Owners can pay astronomical prices for their membership, not just financial. They are, quite often, abused by their fans, which they’re reminded of if they ever have occasion to venture onto the field. “There are only two times the owner is not going to get booed,” John Mara told me. “One is when you’re holding the championship trophy, and two is when you’re dead and they’re carrying your body out. And there’s no guarantee on number two.”
Owners tend to explain their pariah status as the price of doing business.
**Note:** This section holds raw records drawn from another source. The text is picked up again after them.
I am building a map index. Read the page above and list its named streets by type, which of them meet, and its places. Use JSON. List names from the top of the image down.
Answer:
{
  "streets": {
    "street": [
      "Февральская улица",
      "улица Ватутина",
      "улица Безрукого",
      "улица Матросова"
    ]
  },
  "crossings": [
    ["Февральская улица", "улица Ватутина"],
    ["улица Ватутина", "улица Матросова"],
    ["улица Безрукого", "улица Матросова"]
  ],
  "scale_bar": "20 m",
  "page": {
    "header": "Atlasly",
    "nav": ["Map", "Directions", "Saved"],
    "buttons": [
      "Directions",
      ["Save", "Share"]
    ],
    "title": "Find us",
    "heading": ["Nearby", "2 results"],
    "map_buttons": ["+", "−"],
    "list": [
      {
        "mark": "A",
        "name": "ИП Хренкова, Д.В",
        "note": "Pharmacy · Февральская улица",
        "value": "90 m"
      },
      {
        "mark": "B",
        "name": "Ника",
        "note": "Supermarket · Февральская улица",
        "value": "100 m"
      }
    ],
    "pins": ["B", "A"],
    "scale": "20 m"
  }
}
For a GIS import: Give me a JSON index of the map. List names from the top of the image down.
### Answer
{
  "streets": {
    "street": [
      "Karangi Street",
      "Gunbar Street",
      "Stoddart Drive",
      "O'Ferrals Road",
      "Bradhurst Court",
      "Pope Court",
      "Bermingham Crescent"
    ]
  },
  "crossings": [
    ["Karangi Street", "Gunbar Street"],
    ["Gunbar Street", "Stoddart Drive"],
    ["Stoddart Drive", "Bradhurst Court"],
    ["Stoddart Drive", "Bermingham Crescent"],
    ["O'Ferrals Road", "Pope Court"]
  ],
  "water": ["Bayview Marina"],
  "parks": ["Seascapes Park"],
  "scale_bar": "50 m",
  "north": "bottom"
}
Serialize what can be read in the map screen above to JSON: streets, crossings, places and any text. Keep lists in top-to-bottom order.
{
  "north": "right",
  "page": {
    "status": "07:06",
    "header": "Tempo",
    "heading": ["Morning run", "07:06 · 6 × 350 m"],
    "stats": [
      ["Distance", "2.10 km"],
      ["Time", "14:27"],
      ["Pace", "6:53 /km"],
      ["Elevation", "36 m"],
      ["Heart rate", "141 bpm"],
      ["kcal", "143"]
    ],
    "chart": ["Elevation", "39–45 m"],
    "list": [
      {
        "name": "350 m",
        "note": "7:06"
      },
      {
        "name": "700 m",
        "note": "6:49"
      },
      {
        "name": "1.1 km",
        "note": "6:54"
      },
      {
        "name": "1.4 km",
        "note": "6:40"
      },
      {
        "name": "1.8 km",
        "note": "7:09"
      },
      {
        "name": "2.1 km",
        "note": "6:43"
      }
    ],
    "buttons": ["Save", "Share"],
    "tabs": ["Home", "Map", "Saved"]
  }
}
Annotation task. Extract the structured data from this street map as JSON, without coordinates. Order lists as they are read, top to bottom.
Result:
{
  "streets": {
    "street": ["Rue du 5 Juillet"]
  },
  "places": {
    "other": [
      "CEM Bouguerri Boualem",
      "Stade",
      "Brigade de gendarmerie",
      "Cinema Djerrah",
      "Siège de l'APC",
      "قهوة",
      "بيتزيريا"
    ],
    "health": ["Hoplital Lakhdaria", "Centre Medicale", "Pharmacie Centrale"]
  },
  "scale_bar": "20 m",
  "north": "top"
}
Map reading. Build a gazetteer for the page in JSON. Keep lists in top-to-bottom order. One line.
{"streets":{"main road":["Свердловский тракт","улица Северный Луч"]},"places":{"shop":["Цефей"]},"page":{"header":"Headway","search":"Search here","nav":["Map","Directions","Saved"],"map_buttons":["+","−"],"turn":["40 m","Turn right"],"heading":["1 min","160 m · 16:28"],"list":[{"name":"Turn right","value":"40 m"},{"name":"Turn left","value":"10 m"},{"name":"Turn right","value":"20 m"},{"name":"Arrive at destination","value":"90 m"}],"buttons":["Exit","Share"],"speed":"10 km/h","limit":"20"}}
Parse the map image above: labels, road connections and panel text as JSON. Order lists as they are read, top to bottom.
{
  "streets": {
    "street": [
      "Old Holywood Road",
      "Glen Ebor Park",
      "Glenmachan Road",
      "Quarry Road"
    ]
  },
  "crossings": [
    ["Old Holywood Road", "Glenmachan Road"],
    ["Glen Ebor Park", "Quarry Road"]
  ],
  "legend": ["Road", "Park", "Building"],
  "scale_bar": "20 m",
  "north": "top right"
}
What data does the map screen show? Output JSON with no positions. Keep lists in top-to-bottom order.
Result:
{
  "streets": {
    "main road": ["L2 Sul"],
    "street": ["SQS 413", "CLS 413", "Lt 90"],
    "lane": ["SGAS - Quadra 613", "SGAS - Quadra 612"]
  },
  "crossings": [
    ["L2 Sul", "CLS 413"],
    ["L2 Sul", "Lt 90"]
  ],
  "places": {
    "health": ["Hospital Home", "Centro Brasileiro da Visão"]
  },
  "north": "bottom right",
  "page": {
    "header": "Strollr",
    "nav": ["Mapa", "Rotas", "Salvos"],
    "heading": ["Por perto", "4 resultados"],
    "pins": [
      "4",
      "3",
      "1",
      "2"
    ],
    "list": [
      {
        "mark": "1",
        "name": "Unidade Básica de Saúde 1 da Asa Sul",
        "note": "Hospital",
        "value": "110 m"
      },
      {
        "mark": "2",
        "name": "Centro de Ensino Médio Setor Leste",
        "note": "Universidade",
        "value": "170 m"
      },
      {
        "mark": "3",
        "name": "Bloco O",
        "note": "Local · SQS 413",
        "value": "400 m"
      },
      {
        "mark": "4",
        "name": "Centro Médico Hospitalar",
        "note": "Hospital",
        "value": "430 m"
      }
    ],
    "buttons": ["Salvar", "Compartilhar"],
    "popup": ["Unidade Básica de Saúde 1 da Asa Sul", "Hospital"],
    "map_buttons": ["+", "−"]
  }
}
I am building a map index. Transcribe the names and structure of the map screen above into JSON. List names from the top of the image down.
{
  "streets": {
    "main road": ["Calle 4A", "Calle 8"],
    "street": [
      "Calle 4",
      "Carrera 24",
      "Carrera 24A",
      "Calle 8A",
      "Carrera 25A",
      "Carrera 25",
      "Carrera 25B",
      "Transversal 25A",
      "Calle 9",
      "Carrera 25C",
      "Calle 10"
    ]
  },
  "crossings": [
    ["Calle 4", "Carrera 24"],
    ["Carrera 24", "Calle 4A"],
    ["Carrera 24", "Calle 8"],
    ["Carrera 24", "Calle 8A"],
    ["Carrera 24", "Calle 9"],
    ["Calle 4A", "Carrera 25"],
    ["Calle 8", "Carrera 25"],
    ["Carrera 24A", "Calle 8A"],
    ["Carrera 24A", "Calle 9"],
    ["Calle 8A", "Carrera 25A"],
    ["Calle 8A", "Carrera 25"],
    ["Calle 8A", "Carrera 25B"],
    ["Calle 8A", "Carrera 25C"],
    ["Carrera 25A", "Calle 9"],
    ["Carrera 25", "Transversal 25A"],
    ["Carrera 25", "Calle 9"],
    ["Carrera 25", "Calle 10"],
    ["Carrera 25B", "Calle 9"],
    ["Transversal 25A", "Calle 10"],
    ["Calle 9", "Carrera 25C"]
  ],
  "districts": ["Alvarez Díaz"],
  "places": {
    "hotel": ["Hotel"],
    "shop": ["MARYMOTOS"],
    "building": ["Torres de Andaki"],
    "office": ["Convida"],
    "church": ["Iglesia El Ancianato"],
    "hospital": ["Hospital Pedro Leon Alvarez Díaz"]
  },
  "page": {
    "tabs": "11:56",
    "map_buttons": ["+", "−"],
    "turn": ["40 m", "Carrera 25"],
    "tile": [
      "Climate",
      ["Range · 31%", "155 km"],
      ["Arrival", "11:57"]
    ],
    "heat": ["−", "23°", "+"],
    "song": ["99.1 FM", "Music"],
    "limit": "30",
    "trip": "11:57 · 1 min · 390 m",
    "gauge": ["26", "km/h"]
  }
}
They are versed in all the self-aggrandizing rationalizations that marginal leaders like to delude themselves with (they are paying for the price of being Men in the ARENA!). But damn right they should be recognized as the Men in Charge, from Park Ave on down to their own palaces. When you arrive, for instance, at “Jerry’s World” in Dallas, you are greeted by the Voice of God himself, Mr. Jones, welcoming you via loudspeaker to AT&T Stadium. Stroll into the consumer arcadia that is the New England Patriots Pro Shop at Gillette Stadium and you are soothed by the grandiloquence of benefactor Robert K. Kraft delivering his nasally gratitude on the field while accepting the Patriots’ third Super Bowl trophy in 2005.